_Work request_
Please write out all of the records below exactly as they appear.

====== Listed entries

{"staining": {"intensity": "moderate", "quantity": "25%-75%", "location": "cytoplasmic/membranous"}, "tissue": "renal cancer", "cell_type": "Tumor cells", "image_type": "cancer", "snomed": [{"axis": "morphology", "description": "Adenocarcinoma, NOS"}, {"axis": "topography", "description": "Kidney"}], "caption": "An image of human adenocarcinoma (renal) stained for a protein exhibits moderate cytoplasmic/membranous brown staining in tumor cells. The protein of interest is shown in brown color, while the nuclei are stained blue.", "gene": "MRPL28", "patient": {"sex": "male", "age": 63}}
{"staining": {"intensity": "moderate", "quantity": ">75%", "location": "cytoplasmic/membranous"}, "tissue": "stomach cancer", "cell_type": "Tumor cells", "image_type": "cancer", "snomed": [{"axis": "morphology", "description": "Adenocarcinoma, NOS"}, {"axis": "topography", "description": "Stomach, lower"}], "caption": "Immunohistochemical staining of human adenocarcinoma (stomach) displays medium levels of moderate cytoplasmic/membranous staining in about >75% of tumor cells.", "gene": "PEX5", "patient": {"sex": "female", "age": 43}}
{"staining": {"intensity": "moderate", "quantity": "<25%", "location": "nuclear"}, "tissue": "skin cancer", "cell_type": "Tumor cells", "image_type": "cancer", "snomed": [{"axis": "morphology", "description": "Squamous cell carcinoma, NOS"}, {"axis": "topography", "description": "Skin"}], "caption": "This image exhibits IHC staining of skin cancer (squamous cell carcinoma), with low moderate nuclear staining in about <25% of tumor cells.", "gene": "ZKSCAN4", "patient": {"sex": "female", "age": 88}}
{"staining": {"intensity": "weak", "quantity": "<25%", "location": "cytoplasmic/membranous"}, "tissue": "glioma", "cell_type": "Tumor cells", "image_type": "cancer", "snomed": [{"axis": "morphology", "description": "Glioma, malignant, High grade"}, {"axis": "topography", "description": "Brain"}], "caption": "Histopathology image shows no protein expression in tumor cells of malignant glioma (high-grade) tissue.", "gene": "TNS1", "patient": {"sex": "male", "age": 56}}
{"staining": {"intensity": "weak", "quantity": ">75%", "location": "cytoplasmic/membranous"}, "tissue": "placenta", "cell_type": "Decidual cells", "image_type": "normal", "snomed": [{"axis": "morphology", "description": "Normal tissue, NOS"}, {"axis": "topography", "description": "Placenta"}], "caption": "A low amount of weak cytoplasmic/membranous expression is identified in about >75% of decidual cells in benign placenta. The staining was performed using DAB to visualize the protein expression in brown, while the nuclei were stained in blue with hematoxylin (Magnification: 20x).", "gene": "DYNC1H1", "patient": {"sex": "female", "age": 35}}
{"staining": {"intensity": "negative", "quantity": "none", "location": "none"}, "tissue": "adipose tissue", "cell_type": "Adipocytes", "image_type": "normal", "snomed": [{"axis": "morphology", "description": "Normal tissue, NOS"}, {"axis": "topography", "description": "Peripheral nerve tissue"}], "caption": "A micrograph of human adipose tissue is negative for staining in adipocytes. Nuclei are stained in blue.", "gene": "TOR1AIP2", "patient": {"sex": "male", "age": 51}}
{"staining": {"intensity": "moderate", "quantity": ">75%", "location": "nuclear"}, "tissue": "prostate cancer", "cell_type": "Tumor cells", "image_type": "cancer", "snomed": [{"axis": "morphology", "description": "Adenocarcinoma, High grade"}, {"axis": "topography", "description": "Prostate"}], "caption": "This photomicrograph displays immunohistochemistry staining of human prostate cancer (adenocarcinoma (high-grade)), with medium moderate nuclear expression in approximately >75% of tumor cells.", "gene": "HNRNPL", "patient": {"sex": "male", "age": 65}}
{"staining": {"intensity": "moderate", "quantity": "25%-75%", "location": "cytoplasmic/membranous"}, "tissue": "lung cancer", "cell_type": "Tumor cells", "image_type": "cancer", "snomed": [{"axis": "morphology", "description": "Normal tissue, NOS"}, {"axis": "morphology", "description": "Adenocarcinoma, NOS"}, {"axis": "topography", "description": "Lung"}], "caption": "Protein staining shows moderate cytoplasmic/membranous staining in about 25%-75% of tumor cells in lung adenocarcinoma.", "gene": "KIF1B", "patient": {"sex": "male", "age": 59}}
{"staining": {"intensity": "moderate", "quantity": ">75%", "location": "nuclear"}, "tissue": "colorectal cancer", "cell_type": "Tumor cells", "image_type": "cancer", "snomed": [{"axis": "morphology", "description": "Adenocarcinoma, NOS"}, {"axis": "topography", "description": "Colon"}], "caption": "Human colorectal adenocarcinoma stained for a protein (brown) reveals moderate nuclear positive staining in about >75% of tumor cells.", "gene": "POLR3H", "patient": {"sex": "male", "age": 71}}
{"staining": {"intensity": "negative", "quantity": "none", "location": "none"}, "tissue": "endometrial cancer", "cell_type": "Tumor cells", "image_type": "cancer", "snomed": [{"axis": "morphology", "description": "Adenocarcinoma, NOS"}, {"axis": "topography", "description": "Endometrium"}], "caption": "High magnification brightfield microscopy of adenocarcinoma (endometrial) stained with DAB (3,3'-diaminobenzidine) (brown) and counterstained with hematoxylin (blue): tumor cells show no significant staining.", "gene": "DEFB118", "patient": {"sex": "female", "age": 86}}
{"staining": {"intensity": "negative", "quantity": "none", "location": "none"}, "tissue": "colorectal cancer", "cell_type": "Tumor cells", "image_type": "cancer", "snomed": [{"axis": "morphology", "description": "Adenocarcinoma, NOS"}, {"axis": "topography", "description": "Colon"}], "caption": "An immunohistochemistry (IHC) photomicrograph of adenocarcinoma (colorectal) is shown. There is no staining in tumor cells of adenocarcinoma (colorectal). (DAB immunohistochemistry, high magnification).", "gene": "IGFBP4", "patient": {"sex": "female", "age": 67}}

============

_Task solution_
{"staining": {"intensity": "moderate", "quantity": "25%-75%", "location": "cytoplasmic/membranous"}, "tissue": "renal cancer", "cell_type": "Tumor cells", "image_type": "cancer", "snomed": [{"axis": "morphology", "description": "Adenocarcinoma, NOS"}, {"axis": "topography", "description": "Kidney"}], "caption": "An image of human adenocarcinoma (renal) stained for a protein exhibits moderate cytoplasmic/membranous brown staining in tumor cells. The protein of interest is shown in brown color, while the nuclei are stained blue.", "gene": "MRPL28", "patient": {"sex": "male", "age": 63}}
{"staining": {"intensity": "moderate", "quantity": ">75%", "location": "cytoplasmic/membranous"}, "tissue": "stomach cancer", "cell_type": "Tumor cells", "image_type": "cancer", "snomed": [{"axis": "morphology", "description": "Adenocarcinoma, NOS"}, {"axis": "topography", "description": "Stomach, lower"}], "caption": "Immunohistochemical staining of human adenocarcinoma (stomach) displays medium levels of moderate cytoplasmic/membranous staining in about >75% of tumor cells.", "gene": "PEX5", "patient": {"sex": "female", "age": 43}}
{"staining": {"intensity": "moderate", "quantity": "<25%", "location": "nuclear"}, "tissue": "skin cancer", "cell_type": "Tumor cells", "image_type": "cancer", "snomed": [{"axis": "morphology", "description": "Squamous cell carcinoma, NOS"}, {"axis": "topography", "description": "Skin"}], "caption": "This image exhibits IHC staining of skin cancer (squamous cell carcinoma), with low moderate nuclear staining in about <25% of tumor cells.", "gene": "ZKSCAN4", "patient": {"sex": "female", "age": 88}}
{"staining": {"intensity": "weak", "quantity": "<25%", "location": "cytoplasmic/membranous"}, "tissue": "glioma", "cell_type": "Tumor cells", "image_type": "cancer", "snomed": [{"axis": "morphology", "description": "Glioma, malignant, High grade"}, {"axis": "topography", "description": "Brain"}], "caption": "Histopathology image shows no protein expression in tumor cells of malignant glioma (high-grade) tissue.", "gene": "TNS1", "patient": {"sex": "male", "age": 56}}
{"staining": {"intensity": "weak", "quantity": ">75%", "location": "cytoplasmic/membranous"}, "tissue": "placenta", "cell_type": "Decidual cells", "image_type": "normal", "snomed": [{"axis": "morphology", "description": "Normal tissue, NOS"}, {"axis": "topography", "description": "Placenta"}], "caption": "A low amount of weak cytoplasmic/membranous expression is identified in about >75% of decidual cells in benign placenta. The staining was performed using DAB to visualize the protein expression in brown, while the nuclei were stained in blue with hematoxylin (Magnification: 20x).", "gene": "DYNC1H1", "patient": {"sex": "female", "age": 35}}
{"staining": {"intensity": "negative", "quantity": "none", "location": "none"}, "tissue": "adipose tissue", "cell_type": "Adipocytes", "image_type": "normal", "snomed": [{"axis": "morphology", "description": "Normal tissue, NOS"}, {"axis": "topography", "description": "Peripheral nerve tissue"}], "caption": "A micrograph of human adipose tissue is negative for staining in adipocytes. Nuclei are stained in blue.", "gene": "TOR1AIP2", "patient": {"sex": "male", "age": 51}}
{"staining": {"intensity": "moderate", "quantity": ">75%", "location": "nuclear"}, "tissue": "prostate cancer", "cell_type": "Tumor cells", "image_type": "cancer", "snomed": [{"axis": "morphology", "description": "Adenocarcinoma, High grade"}, {"axis": "topography", "description": "Prostate"}], "caption": "This photomicrograph displays immunohistochemistry staining of human prostate cancer (adenocarcinoma (high-grade)), with medium moderate nuclear expression in approximately >75% of tumor cells.", "gene": "HNRNPL", "patient": {"sex": "male", "age": 65}}
{"staining": {"intensity": "moderate", "quantity": "25%-75%", "location": "cytoplasmic/membranous"}, "tissue": "lung cancer", "cell_type": "Tumor cells", "image_type": "cancer", "snomed": [{"axis": "morphology", "description": "Normal tissue, NOS"}, {"axis": "morphology", "description": "Adenocarcinoma, NOS"}, {"axis": "topography", "description": "Lung"}], "caption": "Protein staining shows moderate cytoplasmic/membranous staining in about 25%-75% of tumor cells in lung adenocarcinoma.", "gene": "KIF1B", "patient": {"sex": "male", "age": 59}}
{"staining": {"intensity": "moderate", "quantity": ">75%", "location": "nuclear"}, "tissue": "colorectal cancer", "cell_type": "Tumor cells", "image_type": "cancer", "snomed": [{"axis": "morphology", "description": "Adenocarcinoma, NOS"}, {"axis": "topography", "description": "Colon"}], "caption": "Human colorectal adenocarcinoma stained for a protein (brown) reveals moderate nuclear positive staining in about >75% of tumor cells.", "gene": "POLR3H", "patient": {"sex": "male", "age": 71}}
{"staining": {"intensity": "negative", "quantity": "none", "location": "none"}, "tissue": "endometrial cancer", "cell_type": "Tumor cells", "image_type": "cancer", "snomed": [{"axis": "morphology", "description": "Adenocarcinoma, NOS"}, {"axis": "topography", "description": "Endometrium"}], "caption": "High magnification brightfield microscopy of adenocarcinoma (endometrial) stained with DAB (3,3'-diaminobenzidine) (brown) and counterstained with hematoxylin (blue): tumor cells show no significant staining.", "gene": "DEFB118", "patient": {"sex": "female", "age": 86}}
{"staining": {"intensity": "negative", "quantity": "none", "location": "none"}, "tissue": "colorectal cancer", "cell_type": "Tumor cells", "image_type": "cancer", "snomed": [{"axis": "morphology", "description": "Adenocarcinoma, NOS"}, {"axis": "topography", "description": "Colon"}], "caption": "An immunohistochemistry (IHC) photomicrograph of adenocarcinoma (colorectal) is shown. There is no staining in tumor cells of adenocarcinoma (colorectal). (DAB immunohistochemistry, high magnification).", "gene": "IGFBP4", "patient": {"sex": "female", "age": 67}}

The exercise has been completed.